Outlawing the sale of internal combustion engine vehicles will help tackle the climate emergency, says shadow business secretary
A Labour government will aim to end the sale of cars with internal combustion engines by 2030, as part of its plans to tackle the climate emergency.
The party is to begin talks with the car industry and trade unions to explore the policies needed to achieve the goal. It says it wants to help an “under siege” industry switch to electric car production.
It comes as measures to phase out the internal combustion engine gathering pace across Europe. Earlier this month, Denmark called for a plan to phase out diesel and petrol cars and allow a ban on their sale by 2030. It was backed by 10 other EU countries.
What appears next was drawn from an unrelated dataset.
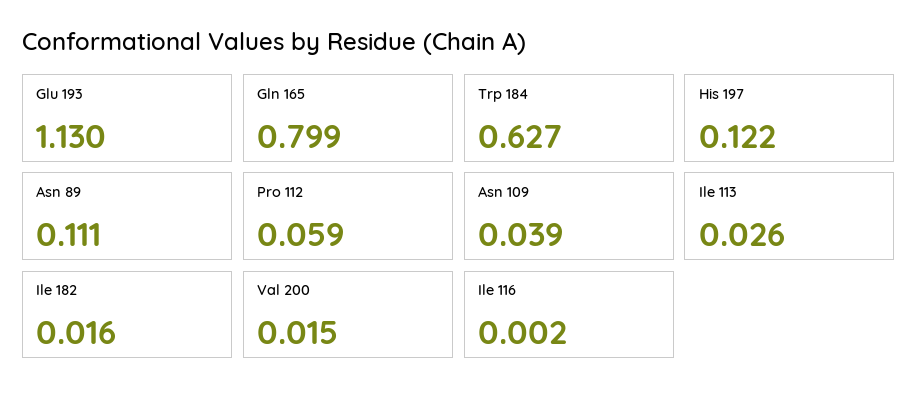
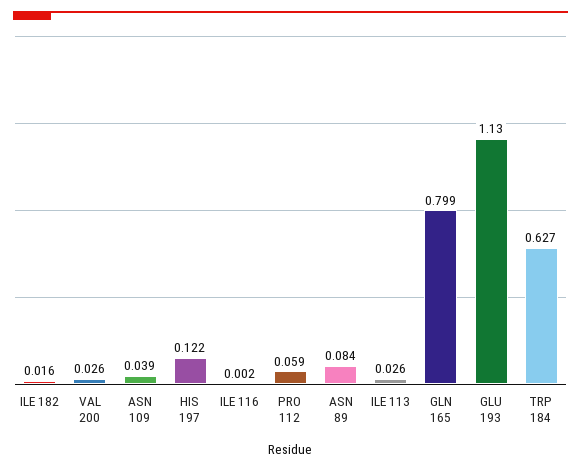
Asn 89: 0.111 -> 0.084
Val 200: 0.015 -> 0.026

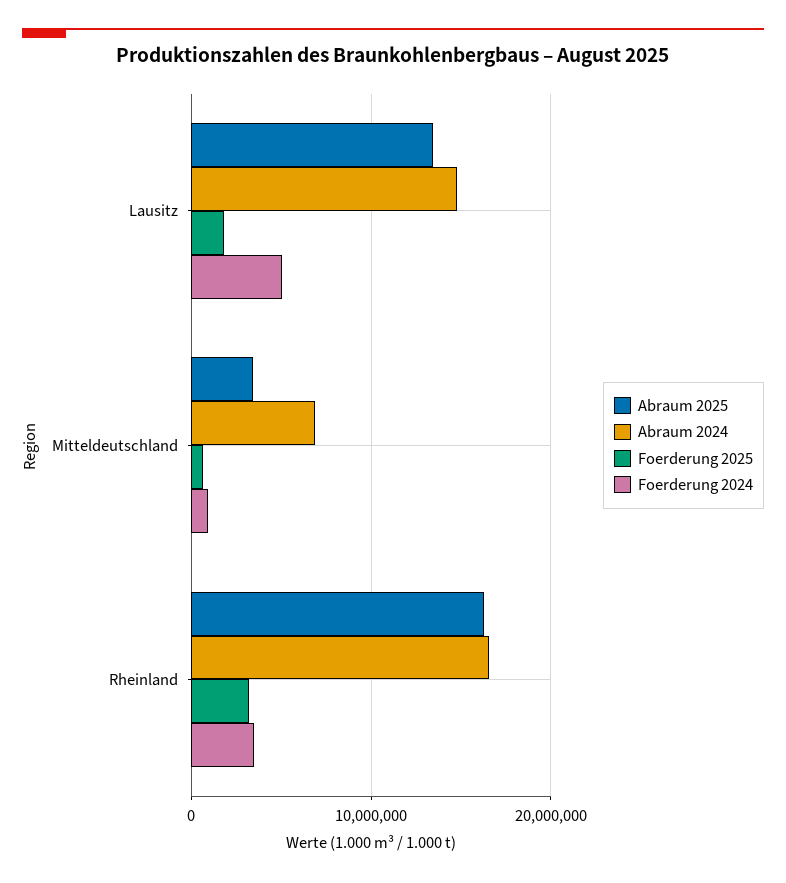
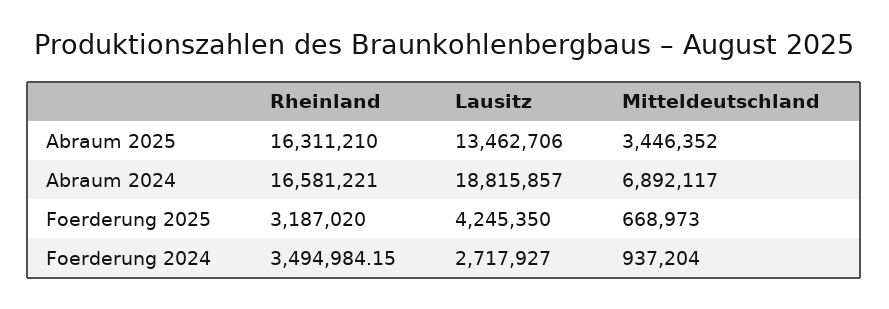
Abraum 2024, Lausitz: 15000000 -> 18815857
Foerderung 2025, Lausitz: 2000000 -> 4245350
Foerderung 2024, Lausitz: 5000000 -> 2717927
Labour has already pledged to provide £3bn to invest in electric car models and technology. It will exempt new investment in plant and machinery from business rates. Another £2bn will go towards the construction of three battery plants.
The internal combustion engine policy comes after Labour’s annual conference last month voted for the UK to have a net-zero carbon target by 2030 – a target that senior party figures deem impossible to achieve. The measure is unlikely to make it into Labour’s next manifesto, but it is setting out an ambitious plan to combat the climate emergency.
Rebecca Long-Bailey, the shadow business secretary, said: “The automotive sector is one of the UK’s industrial success stories. However, the sector is under siege from Brexit uncertainty and the Tory party’s lack of ambition on electrification.
“At the same time, we need to accelerate the shift away from fossil-powered cars if we’re to tackle the climate emergency. If we want our automotive sector to flourish, we need a government who is not afraid to intervene.
“It’s vital that we work alongside unions to create a plan for a just transition for workers employed in the automotive sector.”